_Selection_
>>>

Until 1994 all members of Lloyd’s were individuals,
usually referred to as Names, and conducted their underwriting on
the basis of unlimited personal liability for their share of the
insurance business of a syndicate.
A distinction is commonly made between working Names and
external Names. Working Names work within the Lloyd’s market
as professional underwriters, while external Names take no part in
their underwriting business beyond contributing capital. This
distinction is now unimportant for tax purposes (
LLM5430). Working Names (see
LLM1090) may be ‘sponsored’,
that is they contribute their underwriting expertise rather than
their wealth to a syndicate, with their Funds at Lloyd's (
LLM1200) being put up by their employer
or a third party.
Individual investors are placed on syndicates, now through an
intermediary, by members’ agents (
LLM1110). Traditionally they underwrite
across a range of syndicates in order to spread their risk, hence
the expression “spread capital”. Such underwriting is
sometimes referred to as ‘bespoke’, as distinct from
underwriting through a Members’ Agent Pooling Arrangement
(MAPA –
LLM1110).

<<<

_Excerpted records_
>>>

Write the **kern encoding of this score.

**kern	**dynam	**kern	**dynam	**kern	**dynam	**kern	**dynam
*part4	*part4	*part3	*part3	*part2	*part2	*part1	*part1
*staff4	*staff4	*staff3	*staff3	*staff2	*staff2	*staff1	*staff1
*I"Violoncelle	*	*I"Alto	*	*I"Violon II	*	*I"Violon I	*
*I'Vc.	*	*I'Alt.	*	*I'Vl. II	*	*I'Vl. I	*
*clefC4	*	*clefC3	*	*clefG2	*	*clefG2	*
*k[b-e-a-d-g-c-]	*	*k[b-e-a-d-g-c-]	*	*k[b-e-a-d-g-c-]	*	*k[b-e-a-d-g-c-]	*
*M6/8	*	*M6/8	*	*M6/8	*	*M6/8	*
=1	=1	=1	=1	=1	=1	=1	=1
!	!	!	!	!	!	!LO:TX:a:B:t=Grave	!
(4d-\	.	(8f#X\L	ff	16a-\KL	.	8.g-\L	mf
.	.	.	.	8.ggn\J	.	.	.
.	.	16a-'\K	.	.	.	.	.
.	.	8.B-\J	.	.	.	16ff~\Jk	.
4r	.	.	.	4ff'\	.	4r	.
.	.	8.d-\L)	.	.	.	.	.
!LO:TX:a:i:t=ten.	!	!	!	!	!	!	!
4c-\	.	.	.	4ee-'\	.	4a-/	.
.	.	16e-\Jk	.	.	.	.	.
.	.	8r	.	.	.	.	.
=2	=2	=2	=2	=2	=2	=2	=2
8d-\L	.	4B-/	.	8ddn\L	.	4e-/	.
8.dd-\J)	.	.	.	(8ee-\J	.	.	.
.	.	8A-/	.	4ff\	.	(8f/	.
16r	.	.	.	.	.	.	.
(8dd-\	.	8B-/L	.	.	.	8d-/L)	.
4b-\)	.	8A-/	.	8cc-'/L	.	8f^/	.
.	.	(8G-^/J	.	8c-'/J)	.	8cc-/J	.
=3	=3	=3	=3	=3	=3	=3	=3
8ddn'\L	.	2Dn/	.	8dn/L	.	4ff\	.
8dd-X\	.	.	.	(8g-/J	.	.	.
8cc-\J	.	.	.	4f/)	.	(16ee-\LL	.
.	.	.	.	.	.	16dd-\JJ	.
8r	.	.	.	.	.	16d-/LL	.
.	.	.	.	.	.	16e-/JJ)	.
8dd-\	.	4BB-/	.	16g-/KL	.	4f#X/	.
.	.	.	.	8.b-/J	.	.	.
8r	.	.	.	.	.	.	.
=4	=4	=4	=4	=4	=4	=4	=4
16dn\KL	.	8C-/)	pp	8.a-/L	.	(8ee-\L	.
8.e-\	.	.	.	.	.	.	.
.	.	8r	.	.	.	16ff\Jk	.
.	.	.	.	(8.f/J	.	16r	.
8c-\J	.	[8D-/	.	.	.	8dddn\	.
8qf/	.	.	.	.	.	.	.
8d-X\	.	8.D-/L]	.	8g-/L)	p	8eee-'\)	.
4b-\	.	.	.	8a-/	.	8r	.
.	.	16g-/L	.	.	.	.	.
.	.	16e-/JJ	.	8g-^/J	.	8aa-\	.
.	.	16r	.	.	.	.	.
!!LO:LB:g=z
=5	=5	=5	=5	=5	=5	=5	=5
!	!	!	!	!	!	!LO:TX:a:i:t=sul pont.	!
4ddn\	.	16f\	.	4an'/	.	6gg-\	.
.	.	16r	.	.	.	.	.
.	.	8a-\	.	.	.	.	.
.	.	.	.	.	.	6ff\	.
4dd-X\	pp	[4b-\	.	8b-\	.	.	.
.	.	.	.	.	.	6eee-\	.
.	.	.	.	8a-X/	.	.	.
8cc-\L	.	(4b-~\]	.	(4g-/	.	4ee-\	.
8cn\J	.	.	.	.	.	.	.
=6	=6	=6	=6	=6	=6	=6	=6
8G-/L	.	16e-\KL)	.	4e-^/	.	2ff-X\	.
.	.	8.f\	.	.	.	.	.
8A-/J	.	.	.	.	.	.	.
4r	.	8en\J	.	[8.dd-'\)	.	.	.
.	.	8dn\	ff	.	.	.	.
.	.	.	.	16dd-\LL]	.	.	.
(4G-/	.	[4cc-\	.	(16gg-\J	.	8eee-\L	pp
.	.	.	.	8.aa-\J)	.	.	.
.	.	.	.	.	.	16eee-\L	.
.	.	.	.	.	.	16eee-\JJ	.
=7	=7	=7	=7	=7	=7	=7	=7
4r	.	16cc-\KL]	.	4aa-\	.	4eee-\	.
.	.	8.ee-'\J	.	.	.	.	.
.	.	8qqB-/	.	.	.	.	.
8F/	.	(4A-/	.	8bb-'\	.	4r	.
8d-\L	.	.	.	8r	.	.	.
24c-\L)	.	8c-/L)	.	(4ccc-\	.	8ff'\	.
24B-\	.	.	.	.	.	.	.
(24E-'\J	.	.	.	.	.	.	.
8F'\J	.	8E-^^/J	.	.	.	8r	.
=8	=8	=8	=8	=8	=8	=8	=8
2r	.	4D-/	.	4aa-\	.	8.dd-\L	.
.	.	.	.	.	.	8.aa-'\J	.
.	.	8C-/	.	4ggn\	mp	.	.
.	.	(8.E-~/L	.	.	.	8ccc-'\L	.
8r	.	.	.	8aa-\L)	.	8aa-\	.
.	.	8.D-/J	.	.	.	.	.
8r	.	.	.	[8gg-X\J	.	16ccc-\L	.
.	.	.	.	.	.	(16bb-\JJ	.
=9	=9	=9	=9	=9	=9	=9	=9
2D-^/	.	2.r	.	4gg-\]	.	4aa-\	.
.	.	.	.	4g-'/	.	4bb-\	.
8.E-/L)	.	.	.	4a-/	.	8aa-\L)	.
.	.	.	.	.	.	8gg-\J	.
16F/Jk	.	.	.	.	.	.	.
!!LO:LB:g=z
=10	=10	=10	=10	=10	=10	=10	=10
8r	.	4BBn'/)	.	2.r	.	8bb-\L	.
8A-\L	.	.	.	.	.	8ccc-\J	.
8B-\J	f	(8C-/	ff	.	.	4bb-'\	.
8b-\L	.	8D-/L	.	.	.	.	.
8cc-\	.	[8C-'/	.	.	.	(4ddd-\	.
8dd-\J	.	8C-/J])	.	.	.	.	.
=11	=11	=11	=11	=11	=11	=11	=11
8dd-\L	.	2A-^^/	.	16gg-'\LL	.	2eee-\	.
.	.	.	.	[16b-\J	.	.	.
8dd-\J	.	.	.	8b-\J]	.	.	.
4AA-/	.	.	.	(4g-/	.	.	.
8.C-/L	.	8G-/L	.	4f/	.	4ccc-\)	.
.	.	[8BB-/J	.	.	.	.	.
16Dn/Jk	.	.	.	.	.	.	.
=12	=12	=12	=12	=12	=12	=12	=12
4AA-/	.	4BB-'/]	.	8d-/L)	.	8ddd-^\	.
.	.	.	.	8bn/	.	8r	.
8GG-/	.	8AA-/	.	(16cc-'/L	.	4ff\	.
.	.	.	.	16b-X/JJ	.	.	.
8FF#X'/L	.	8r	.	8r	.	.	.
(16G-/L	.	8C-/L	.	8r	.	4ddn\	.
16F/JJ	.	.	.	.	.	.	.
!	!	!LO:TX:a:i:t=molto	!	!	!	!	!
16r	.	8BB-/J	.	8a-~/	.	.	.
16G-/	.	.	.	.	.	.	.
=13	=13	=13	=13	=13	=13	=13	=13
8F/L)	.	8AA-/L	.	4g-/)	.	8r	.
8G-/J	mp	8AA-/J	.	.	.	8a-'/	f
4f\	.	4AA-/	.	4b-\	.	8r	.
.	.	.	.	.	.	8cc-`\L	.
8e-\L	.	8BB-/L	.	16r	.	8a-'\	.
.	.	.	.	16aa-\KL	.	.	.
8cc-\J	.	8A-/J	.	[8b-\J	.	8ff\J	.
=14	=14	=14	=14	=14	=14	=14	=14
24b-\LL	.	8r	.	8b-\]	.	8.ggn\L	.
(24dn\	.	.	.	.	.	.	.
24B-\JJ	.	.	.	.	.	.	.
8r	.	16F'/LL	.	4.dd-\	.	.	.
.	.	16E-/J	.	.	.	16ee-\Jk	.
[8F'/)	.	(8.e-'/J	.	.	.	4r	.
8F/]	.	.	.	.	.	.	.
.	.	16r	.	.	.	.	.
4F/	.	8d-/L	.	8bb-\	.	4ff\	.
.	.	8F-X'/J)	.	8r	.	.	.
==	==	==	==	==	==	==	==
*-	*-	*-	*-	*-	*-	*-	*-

<<<

_Exercise tasks_
a) From the text on Lloyd's Names above the rows, transcribe the passage that begins at the words "Until 1994 all" and stops after "of a syndicate.".
b) Using the text on Lloyd's Names, state whether each statement agrees with it, answering yes or no and quoting the words that decide it: (i) Until 1994, all members of Lloyd's were individuals. (ii) External Names work in the Lloyd's market as professional underwriters. (iii) Members' agents place individual investors on syndicates.
c) Continue the text on Lloyd's Names from its last sentence.

_Results of the exercise_
a)
Until 1994 all members of Lloyd’s were individuals,
usually referred to as Names, and conducted their underwriting on
the basis of unlimited personal liability for their share of the
insurance business of a syndicate.

b)
(i) Yes: "Until 1994 all members of Lloyd’s were individuals"
(ii) No: "external Names take no part in their underwriting business beyond contributing capital"
(iii) Yes: "Individual investors are placed on syndicates, now through an intermediary, by members’ agents"

c)
Following the heavy losses of the late 1980s and early 1990s,
many individual Names did not wish to continue underwriting with
unlimited liability. Many of them have “converted” to
limited liability underwriting, either to Namecos (special small
companies – see
LLM1070), or to Scottish Limited
Partnerships. Special tax “conversion reliefs” were
introduced in 2004 to help them to do so (see
LLM6160).
No new individual members have been admitted to the market
from 1 January 2003. Individuals who wish to enter the market must
now do so via one of the limited liability vehicles introduced to
allow Names to convert (
LLM1070).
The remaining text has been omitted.